Americas,  Ancient (pre BCE),  ER,  United States

The Great Serpent Mound

Aerial view of the Great Serpent Mound. Photo Credit-
Aerial view of the Great Serpent Mound. Photo Credit-

In a previous post, we discussed the Mississippians and their mound city at Cahokia (  Another similar system of mounds were made in Ohio, although much earlier than the Cahokia mounds.  The Great Serpent Mound is found in Adams County, Ohio near the town of Peeples.  Millions of years ago, a large meteor crashed into the area creating a five mile wide crater and surrounding plateau.  The mound was built on this plateau in the shape of a large snake with a curled tail.  It is the largest serpent effigy in the world, measuring approximately 1,300 feet in length and one to three feet high.  The head is oriented to the east and the tail points west, with seven winding coils in between.  There is a large oval on the head, which some scholars believe is an enlarged eye and others think is an egg or prey being swallowed by the snake.  

It is believed the native cultures in this area attributed supernatural powers to snakes, as many snake artifacts have been found made of copper sheets.  It has also been theorized that the mound was created to mark time or seasons.  The curves in the snake’s body parallel lunar phases or possibly align with the solstices and equinox, like other ancient monuments like New Grange in Ireland (  There are also serpent effigies in Scotland and Ontario that are similar, but none this large.  Another theory is that the shape of the mound imitates the constellation Draco, with the first curve of the snake’s torso aligning with the North Star.  Still another theory suggests it is a depiction of Halley’s Comet, which appeared in 1066.

In 1847, Ephraim Squire and Edwin Davis first sketched and surveyed the Great Serpent Mound.  The two were amatuer archeologists who published had their studies published by the Smithsonian Museum under the title of the Ancient Monuments of the Mississippi Valley.  The mound was first excavated by Frederic Ward Putnam of Harvard, who found the mound damaged by significant erosion and treasure hunters.  Worried for the mound’s safety, he bought up the mound and surrounding property for The Peabody Museum of Archaeology and Ethnology at Harvard.
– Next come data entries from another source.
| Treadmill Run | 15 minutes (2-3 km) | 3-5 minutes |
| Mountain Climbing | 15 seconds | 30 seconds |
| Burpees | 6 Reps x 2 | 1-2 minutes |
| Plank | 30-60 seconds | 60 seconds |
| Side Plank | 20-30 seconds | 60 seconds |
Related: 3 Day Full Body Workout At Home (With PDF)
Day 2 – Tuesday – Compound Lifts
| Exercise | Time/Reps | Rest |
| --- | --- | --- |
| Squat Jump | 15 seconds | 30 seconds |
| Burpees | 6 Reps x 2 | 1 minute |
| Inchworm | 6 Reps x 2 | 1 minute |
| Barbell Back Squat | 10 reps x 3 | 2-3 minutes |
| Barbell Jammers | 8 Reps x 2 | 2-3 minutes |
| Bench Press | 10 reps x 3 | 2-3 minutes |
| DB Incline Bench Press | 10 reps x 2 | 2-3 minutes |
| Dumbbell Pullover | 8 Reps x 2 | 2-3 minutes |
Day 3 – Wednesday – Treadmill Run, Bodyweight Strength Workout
Since then there have been several excavations on the mound to determine its age and who could have built it.  Scholars have proposed the mound was built by several different cultures including the Adena, the Hopewell and the Fort Ancient cultures.  18th century missionary John Heckewelder reported the native people of Delaware told him the Allegheny people built the mound.   Burial mounds from both the Adena and Fort Ancient cultures have been found near the Serpent Mound.  Radiocarbon dating in 1991 determined the mound was approximately 900 years old, which would count out the Adena culture as they were primarily in the area much earlier.  This date pointed at the mound being the work of the Fort Ancient culture.  The Fort Ancient culture was significantly influenced by the Mississippians, and shared the rattlesnake as a common theme.  However, later radiocarbon dating in 2011 places the age of the mound much earlier, being built around 300 BCE.  This would put the mound’s construction at the height of the Adena culture.  A theory exists which combines these two saying the Fort Ancient people simply refurbished and embellished on an existing site created by the Adena people.

The Great Serpent Mound was under consideration to become included as a UNESCO World Heritage List in 2008.  The mound is under threat now not from the elements, but from human intervention.  The site has become popular with New Age groups who believe it is an intergalactic portal.  They bury amulets and crystals in the mound and destroy the site.  The Great Serpent Mound has also made an appearance on Ancient Aliens (which is the best unintentional comedy out there.), who said it was a landing site for “ancient astronauts”.